● To do
1 – From the passage about the book Arming America, copy word for word the part that opens with the words containing "In 2000, to" and closes with "to American history.".
2 – Answer these questions using the passage about the book Arming America:
(a) Which university's prize was the book awarded?
(b) Whose probate records did Stephen Halbrook check?
(c) What was Clayton Cramer's occupation?
3 – Continue the passage about the book Arming America from its final sentence.

In 2000, to great fanfare, Knopf Publishing released Arming America: The Origins of a National Gun Culture. Written by Michael A. Bellesiles, then a professor of history at Emory University, the book purported to show that prior to the Civil War, guns were rare in America and Americans had little interest in owning guns. Other history professors wrote glowing reviews of the book: Garry Wills in the New York Times Review of Books, Edmund Morgan in the New York Review of Books, and Fred Anderson in the Los Angeles Times. The Washington Post did publish a critical review (Chambers, October 29, 2000), but it was a rarity. The book was promptly awarded Columbia University’s prestigious “Bancroft Prize” for its contribution to American history.
Despite the political importance of the topic, professional historians did not actively scrutinize Bellesiles’ thesis. Instead it was non-historians who began the process of due diligence. Stephen Halbrook, a lawyer, checked the probate records for Thomas Jefferson’s three estates (Halbrook, 2000). He found no record of any firearm, despite the fact that Jefferson is known to have been a lifelong owner of firearms, putting into question the usefulness of probate records for the purpose. Soon after, a software engineer named Clayton Cramer began checking Bellesiles’ sources. Cramer, who has a master’s degree in history, found dates changed and quotations substantively altered. However, Cramer was unable to get academic journals to publish his findings. Instead he began sending articles to magazines such as the National Review Online and Shotgun News. He compiled an extensive list of errors, numbering in the hundreds, and went so far as to scan original documents and post them on his website so historians would check the original documents against the text of Bellesiles’ book (Cramer, 2006).
Here’s a case where the initial critics were backhanded and dismissed as cranks by the author, and by many in the field – until the weight of evidence simply collapsed Bellesiles’ case completely.
Referring to Clayton Cramer, Bellesiles said, “It is not my intention to give an introductory history lesson, but as a non-historian, Mr. Cramer may not appreciate that historians do not just chronicle the past, but attempt to analyze events and ideas while providing contexts for documents” (Bellesiles, 2001).

● Dataset extract
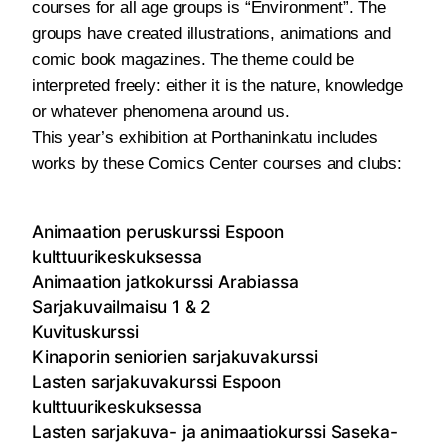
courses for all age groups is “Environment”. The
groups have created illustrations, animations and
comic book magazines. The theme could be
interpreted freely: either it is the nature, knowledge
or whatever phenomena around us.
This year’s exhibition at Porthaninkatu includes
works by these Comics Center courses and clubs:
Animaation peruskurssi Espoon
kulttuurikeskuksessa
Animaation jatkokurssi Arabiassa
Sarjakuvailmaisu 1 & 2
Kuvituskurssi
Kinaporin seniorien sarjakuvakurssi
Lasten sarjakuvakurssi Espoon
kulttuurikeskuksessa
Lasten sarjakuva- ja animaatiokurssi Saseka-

...

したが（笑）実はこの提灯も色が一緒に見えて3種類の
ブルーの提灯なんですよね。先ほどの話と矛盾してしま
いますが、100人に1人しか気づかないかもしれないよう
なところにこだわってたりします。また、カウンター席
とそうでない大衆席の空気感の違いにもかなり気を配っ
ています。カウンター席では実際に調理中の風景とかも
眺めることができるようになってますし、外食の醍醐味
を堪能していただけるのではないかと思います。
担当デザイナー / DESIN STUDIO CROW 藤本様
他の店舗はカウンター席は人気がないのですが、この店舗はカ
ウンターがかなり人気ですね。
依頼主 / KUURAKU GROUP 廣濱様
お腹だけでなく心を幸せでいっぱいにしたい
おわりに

● Answers to this exercise
1 –
In 2000, to great fanfare, Knopf Publishing released Arming America: The Origins of a National Gun Culture. Written by Michael A. Bellesiles, then a professor of history at Emory University, the book purported to show that prior to the Civil War, guns were rare in America and Americans had little interest in owning guns. Other history professors wrote glowing reviews of the book: Garry Wills in the New York Times Review of Books, Edmund Morgan in the New York Review of Books, and Fred Anderson in the Los Angeles Times. The Washington Post did publish a critical review (Chambers, October 29, 2000), but it was a rarity. The book was promptly awarded Columbia University’s prestigious “Bancroft Prize” for its contribution to American history.

2 –
(a) Columbia University (the Bancroft Prize)
(b) Thomas Jefferson's, for his three estates
(c) Software engineer

3 –
They cite other studies, and miss citing still others – like that of Dr. Andrew Wakefield, who apparently falsified data about a study linking thimerosol in vaccines to autism – which study led to an unknown number of children not getting potentially life-saving vaccinations.
Personally, I side with both the anti-crank blog authors and the challengers in the paper pointing out the deficiencies in widely publicized, honored, mainstream science that has become the root of policy.
But as a matter of principle and action, I think I side with the paper’s authors core agenda – which is that papers which purport to tell scientific truths through statistical analysis need to release both raw data and code or pseudocode so that others can validate it.
My first serious science class – high school physics as a freshman – taught me that science was the art of making repeatable observations and drawing conclusions from them. Repeatable is a key word here, because it implies that science is, above all, empirical and intersubjective.
We need to base our policy decisions on science; that is science that is, above all, repeatable. This implies a level of transparency in the scientific and academic establishment which is often lacking.
Let’s fix that. And then we can make decisions based on something at least somewhat empirical, and hold the cranks and denialists up to the light of the sun.